### Set problem
Extract every line of the material below and reproduce each one character for character, in its original order.

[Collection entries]

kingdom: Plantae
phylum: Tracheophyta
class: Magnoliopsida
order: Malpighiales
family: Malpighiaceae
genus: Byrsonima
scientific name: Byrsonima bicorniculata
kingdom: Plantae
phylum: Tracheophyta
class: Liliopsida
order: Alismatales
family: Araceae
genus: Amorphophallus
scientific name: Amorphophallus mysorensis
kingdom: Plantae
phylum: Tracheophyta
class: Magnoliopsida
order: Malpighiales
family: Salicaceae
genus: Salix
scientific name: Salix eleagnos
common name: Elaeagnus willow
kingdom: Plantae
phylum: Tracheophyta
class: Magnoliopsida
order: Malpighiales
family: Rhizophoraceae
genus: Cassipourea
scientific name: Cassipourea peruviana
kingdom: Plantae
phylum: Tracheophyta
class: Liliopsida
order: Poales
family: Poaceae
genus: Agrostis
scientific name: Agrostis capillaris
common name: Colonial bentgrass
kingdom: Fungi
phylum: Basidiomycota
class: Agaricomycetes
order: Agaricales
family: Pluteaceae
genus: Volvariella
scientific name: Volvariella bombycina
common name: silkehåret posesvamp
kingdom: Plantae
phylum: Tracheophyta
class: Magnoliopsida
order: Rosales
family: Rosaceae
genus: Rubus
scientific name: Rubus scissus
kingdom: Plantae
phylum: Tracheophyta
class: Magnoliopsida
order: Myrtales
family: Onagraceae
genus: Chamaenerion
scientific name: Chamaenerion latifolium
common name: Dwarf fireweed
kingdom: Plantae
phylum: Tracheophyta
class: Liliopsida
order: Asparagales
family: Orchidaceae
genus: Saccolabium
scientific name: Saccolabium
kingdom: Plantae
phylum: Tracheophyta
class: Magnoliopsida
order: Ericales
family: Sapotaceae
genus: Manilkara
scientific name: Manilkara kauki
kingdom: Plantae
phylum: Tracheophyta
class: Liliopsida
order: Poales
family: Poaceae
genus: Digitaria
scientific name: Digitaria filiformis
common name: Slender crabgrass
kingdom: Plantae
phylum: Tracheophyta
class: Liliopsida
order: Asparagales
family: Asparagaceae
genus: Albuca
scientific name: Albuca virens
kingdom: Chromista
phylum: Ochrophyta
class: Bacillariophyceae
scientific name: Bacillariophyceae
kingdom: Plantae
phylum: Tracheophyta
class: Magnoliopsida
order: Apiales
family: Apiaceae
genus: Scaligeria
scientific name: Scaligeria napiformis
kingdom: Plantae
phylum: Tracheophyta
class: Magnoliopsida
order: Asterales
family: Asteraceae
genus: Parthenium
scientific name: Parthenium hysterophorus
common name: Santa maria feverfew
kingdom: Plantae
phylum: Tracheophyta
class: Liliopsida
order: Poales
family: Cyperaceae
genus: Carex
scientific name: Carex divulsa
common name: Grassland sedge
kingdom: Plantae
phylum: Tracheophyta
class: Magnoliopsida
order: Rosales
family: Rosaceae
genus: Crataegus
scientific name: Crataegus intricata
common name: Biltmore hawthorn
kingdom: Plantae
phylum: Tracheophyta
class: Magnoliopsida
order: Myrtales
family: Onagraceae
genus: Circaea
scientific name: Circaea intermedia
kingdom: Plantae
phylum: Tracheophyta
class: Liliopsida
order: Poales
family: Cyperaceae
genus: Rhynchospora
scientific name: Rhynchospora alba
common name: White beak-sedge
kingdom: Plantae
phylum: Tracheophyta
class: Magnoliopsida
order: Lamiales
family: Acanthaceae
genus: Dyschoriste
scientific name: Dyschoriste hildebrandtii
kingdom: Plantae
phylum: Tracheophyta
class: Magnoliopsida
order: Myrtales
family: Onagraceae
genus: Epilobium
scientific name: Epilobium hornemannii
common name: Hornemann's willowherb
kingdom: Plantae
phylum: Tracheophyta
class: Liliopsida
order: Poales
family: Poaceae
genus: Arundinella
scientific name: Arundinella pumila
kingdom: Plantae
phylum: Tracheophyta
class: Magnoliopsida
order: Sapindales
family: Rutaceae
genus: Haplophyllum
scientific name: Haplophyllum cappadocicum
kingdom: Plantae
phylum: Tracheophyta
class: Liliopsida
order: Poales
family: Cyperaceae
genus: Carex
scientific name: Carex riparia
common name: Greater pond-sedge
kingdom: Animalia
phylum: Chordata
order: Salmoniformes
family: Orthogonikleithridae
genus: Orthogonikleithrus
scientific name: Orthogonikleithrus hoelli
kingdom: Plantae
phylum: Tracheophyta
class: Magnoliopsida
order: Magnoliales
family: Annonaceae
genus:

### Correct output
kingdom: Plantae
phylum: Tracheophyta
class: Magnoliopsida
order: Malpighiales
family: Malpighiaceae
genus: Byrsonima
scientific name: Byrsonima bicorniculata
kingdom: Plantae
phylum: Tracheophyta
class: Liliopsida
order: Alismatales
family: Araceae
genus: Amorphophallus
scientific name: Amorphophallus mysorensis
kingdom: Plantae
phylum: Tracheophyta
class: Magnoliopsida
order: Malpighiales
family: Salicaceae
genus: Salix
scientific name: Salix eleagnos
common name: Elaeagnus willow
kingdom: Plantae
phylum: Tracheophyta
class: Magnoliopsida
order: Malpighiales
family: Rhizophoraceae
genus: Cassipourea
scientific name: Cassipourea peruviana
kingdom: Plantae
phylum: Tracheophyta
class: Liliopsida
order: Poales
family: Poaceae
genus: Agrostis
scientific name: Agrostis capillaris
common name: Colonial bentgrass
kingdom: Fungi
phylum: Basidiomycota
class: Agaricomycetes
order: Agaricales
family: Pluteaceae
genus: Volvariella
scientific name: Volvariella bombycina
common name: silkehåret posesvamp
kingdom: Plantae
phylum: Tracheophyta
class: Magnoliopsida
order: Rosales
family: Rosaceae
genus: Rubus
scientific name: Rubus scissus
kingdom: Plantae
phylum: Tracheophyta
class: Magnoliopsida
order: Myrtales
family: Onagraceae
genus: Chamaenerion
scientific name: Chamaenerion latifolium
common name: Dwarf fireweed
kingdom: Plantae
phylum: Tracheophyta
class: Liliopsida
order: Asparagales
family: Orchidaceae
genus: Saccolabium
scientific name: Saccolabium
kingdom: Plantae
phylum: Tracheophyta
class: Magnoliopsida
order: Ericales
family: Sapotaceae
genus: Manilkara
scientific name: Manilkara kauki
kingdom: Plantae
phylum: Tracheophyta
class: Liliopsida
order: Poales
family: Poaceae
genus: Digitaria
scientific name: Digitaria filiformis
common name: Slender crabgrass
kingdom: Plantae
phylum: Tracheophyta
class: Liliopsida
order: Asparagales
family: Asparagaceae
genus: Albuca
scientific name: Albuca virens
kingdom: Chromista
phylum: Ochrophyta
class: Bacillariophyceae
scientific name: Bacillariophyceae
kingdom: Plantae
phylum: Tracheophyta
class: Magnoliopsida
order: Apiales
family: Apiaceae
genus: Scaligeria
scientific name: Scaligeria napiformis
kingdom: Plantae
phylum: Tracheophyta
class: Magnoliopsida
order: Asterales
family: Asteraceae
genus: Parthenium
scientific name: Parthenium hysterophorus
common name: Santa maria feverfew
kingdom: Plantae
phylum: Tracheophyta
class: Liliopsida
order: Poales
family: Cyperaceae
genus: Carex
scientific name: Carex divulsa
common name: Grassland sedge
kingdom: Plantae
phylum: Tracheophyta
class: Magnoliopsida
order: Rosales
family: Rosaceae
genus: Crataegus
scientific name: Crataegus intricata
common name: Biltmore hawthorn
kingdom: Plantae
phylum: Tracheophyta
class: Magnoliopsida
order: Myrtales
family: Onagraceae
genus: Circaea
scientific name: Circaea intermedia
kingdom: Plantae
phylum: Tracheophyta
class: Liliopsida
order: Poales
family: Cyperaceae
genus: Rhynchospora
scientific name: Rhynchospora alba
common name: White beak-sedge
kingdom: Plantae
phylum: Tracheophyta
class: Magnoliopsida
order: Lamiales
family: Acanthaceae
genus: Dyschoriste
scientific name: Dyschoriste hildebrandtii
kingdom: Plantae
phylum: Tracheophyta
class: Magnoliopsida
order: Myrtales
family: Onagraceae
genus: Epilobium
scientific name: Epilobium hornemannii
common name: Hornemann's willowherb
kingdom: Plantae
phylum: Tracheophyta
class: Liliopsida
order: Poales
family: Poaceae
genus: Arundinella
scientific name: Arundinella pumila
kingdom: Plantae
phylum: Tracheophyta
class: Magnoliopsida
order: Sapindales
family: Rutaceae
genus: Haplophyllum
scientific name: Haplophyllum cappadocicum
kingdom: Plantae
phylum: Tracheophyta
class: Liliopsida
order: Poales
family: Cyperaceae
genus: Carex
scientific name: Carex riparia
common name: Greater pond-sedge
kingdom: Animalia
phylum: Chordata
order: Salmoniformes
family: Orthogonikleithridae
genus: Orthogonikleithrus
scientific name: Orthogonikleithrus hoelli
kingdom: Plantae
phylum: Tracheophyta
class: Magnoliopsida
order: Magnoliales
family: Annonaceae
genus:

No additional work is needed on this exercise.